▶ **PROBLEM DESCRIPTION**: Where the string "LUCIANO" appears in a line of the material below, copy that line.

▶ **RECORDED INFORMATION**:
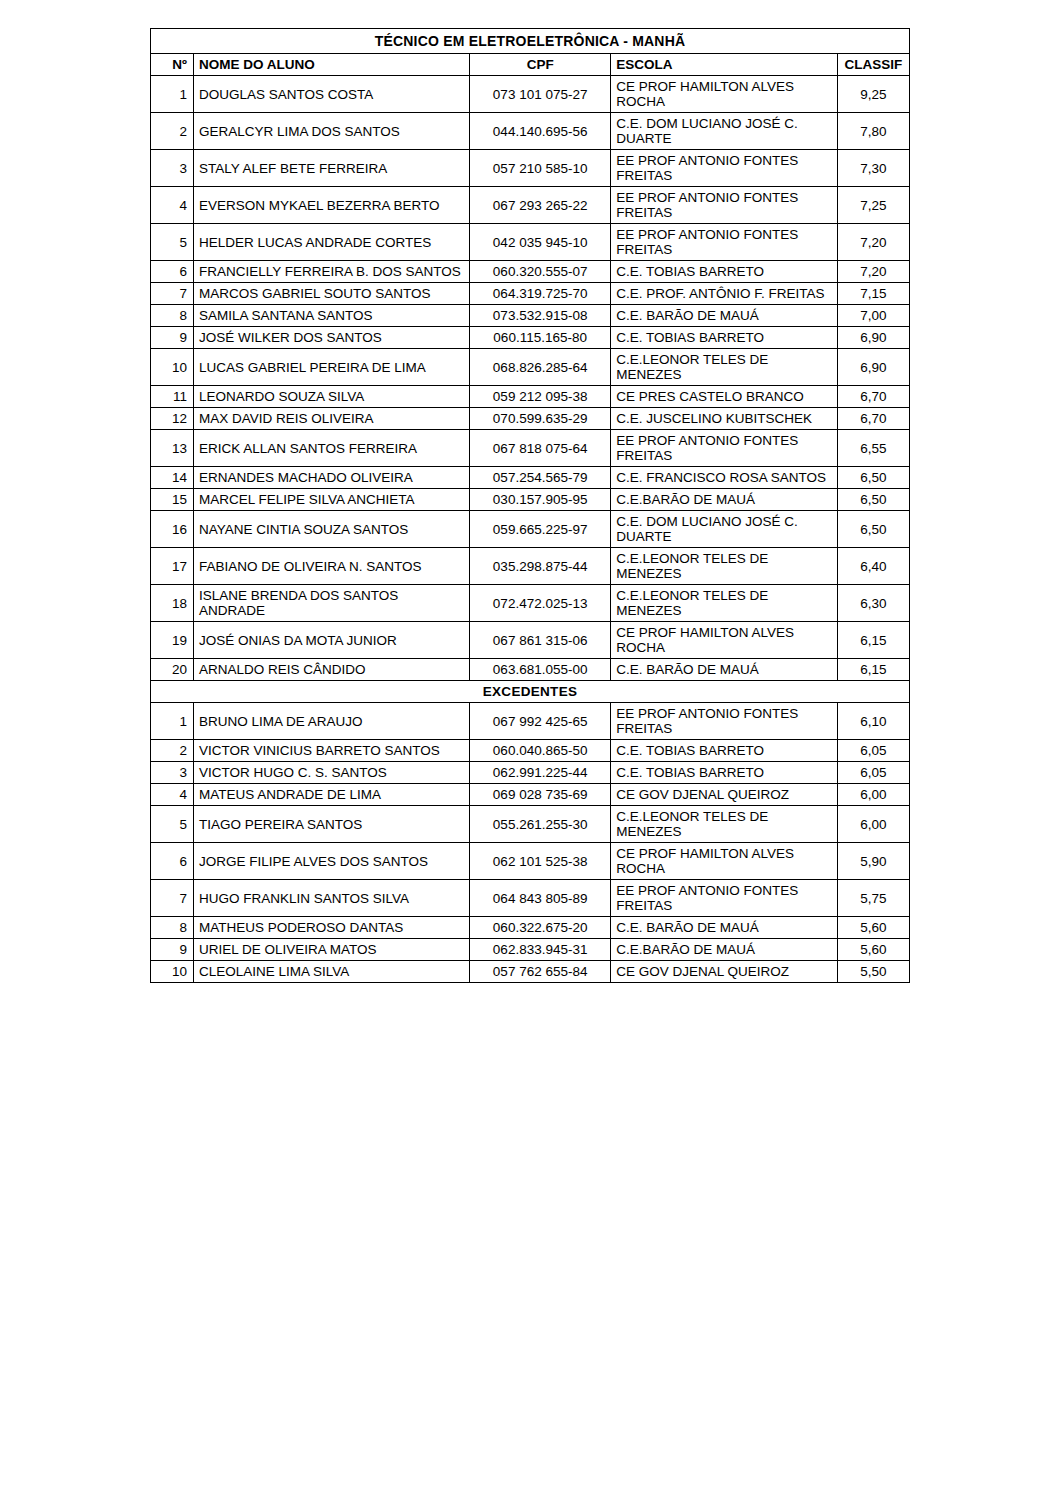TÉCNICO EM ELETROELETRÔNICA - MANHÃ
| Nº | NOME DO ALUNO | CPF | ESCOLA | CLASSIF |
| --- | --- | --- | --- | --- |
| 1 | DOUGLAS SANTOS COSTA | 073 101 075-27 | CE PROF HAMILTON ALVES ROCHA | 9,25 |
| 2 | GERALCYR LIMA DOS SANTOS | 044.140.695-56 | C.E. DOM LUCIANO JOSÉ C. DUARTE | 7,80 |
| 3 | STALY ALEF BETE FERREIRA | 057 210 585-10 | EE PROF ANTONIO FONTES FREITAS | 7,30 |
| 4 | EVERSON MYKAEL BEZERRA BERTO | 067 293 265-22 | EE PROF ANTONIO FONTES FREITAS | 7,25 |
| 5 | HELDER LUCAS ANDRADE CORTES | 042 035 945-10 | EE PROF ANTONIO FONTES FREITAS | 7,20 |
| 6 | FRANCIELLY FERREIRA B. DOS SANTOS | 060.320.555-07 | C.E. TOBIAS BARRETO | 7,20 |
| 7 | MARCOS GABRIEL SOUTO SANTOS | 064.319.725-70 | C.E. PROF. ANTÔNIO F. FREITAS | 7,15 |
| 8 | SAMILA SANTANA SANTOS | 073.532.915-08 | C.E. BARÃO DE MAUÁ | 7,00 |
| 9 | JOSÉ WILKER DOS SANTOS | 060.115.165-80 | C.E. TOBIAS BARRETO | 6,90 |
| 10 | LUCAS GABRIEL PEREIRA DE LIMA | 068.826.285-64 | C.E.LEONOR TELES DE MENEZES | 6,90 |
| 11 | LEONARDO SOUZA SILVA | 059 212 095-38 | CE PRES CASTELO BRANCO | 6,70 |
| 12 | MAX DAVID REIS OLIVEIRA | 070.599.635-29 | C.E. JUSCELINO KUBITSCHEK | 6,70 |
| 13 | ERICK ALLAN SANTOS FERREIRA | 067 818 075-64 | EE PROF ANTONIO FONTES FREITAS | 6,55 |
| 14 | ERNANDES MACHADO OLIVEIRA | 057.254.565-79 | C.E. FRANCISCO ROSA SANTOS | 6,50 |
| 15 | MARCEL FELIPE SILVA ANCHIETA | 030.157.905-95 | C.E.BARÃO DE MAUÁ | 6,50 |
| 16 | NAYANE CINTIA SOUZA SANTOS | 059.665.225-97 | C.E. DOM LUCIANO JOSÉ C. DUARTE | 6,50 |
| 17 | FABIANO DE OLIVEIRA N. SANTOS | 035.298.875-44 | C.E.LEONOR TELES DE MENEZES | 6,40 |
| 18 | ISLANE BRENDA DOS SANTOS ANDRADE | 072.472.025-13 | C.E.LEONOR TELES DE MENEZES | 6,30 |
| 19 | JOSÉ ONIAS DA MOTA JUNIOR | 067 861 315-06 | CE PROF HAMILTON ALVES ROCHA | 6,15 |
| 20 | ARNALDO REIS CÂNDIDO | 063.681.055-00 | C.E. BARÃO DE MAUÁ | 6,15 |
| EXCEDENTES |
| 1 | BRUNO LIMA DE ARAUJO | 067 992 425-65 | EE PROF ANTONIO FONTES FREITAS | 6,10 |
| 2 | VICTOR VINICIUS BARRETO SANTOS | 060.040.865-50 | C.E. TOBIAS BARRETO | 6,05 |
| 3 | VICTOR HUGO C. S. SANTOS | 062.991.225-44 | C.E. TOBIAS BARRETO | 6,05 |
| 4 | MATEUS ANDRADE DE LIMA | 069 028 735-69 | CE GOV DJENAL QUEIROZ | 6,00 |
| 5 | TIAGO PEREIRA SANTOS | 055.261.255-30 | C.E.LEONOR TELES DE MENEZES | 6,00 |
| 6 | JORGE FILIPE ALVES DOS SANTOS | 062 101 525-38 | CE PROF HAMILTON ALVES ROCHA | 5,90 |
| 7 | HUGO FRANKLIN SANTOS SILVA | 064 843 805-89 | EE PROF ANTONIO FONTES FREITAS | 5,75 |
| 8 | MATHEUS PODEROSO DANTAS | 060.322.675-20 | C.E. BARÃO DE MAUÁ | 5,60 |
| 9 | URIEL DE OLIVEIRA MATOS | 062.833.945-31 | C.E.BARÃO DE MAUÁ | 5,60 |
| 10 | CLEOLAINE LIMA SILVA | 057 762 655-84 | CE GOV DJENAL QUEIROZ | 5,50 |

▶ **TASK SOLUTION**:
| 2 | GERALCYR LIMA DOS SANTOS | 044.140.695-56 | C.E. DOM LUCIANO JOSÉ C. DUARTE | 7,80 |
| 16 | NAYANE CINTIA SOUZA SANTOS | 059.665.225-97 | C.E. DOM LUCIANO JOSÉ C. DUARTE | 6,50 |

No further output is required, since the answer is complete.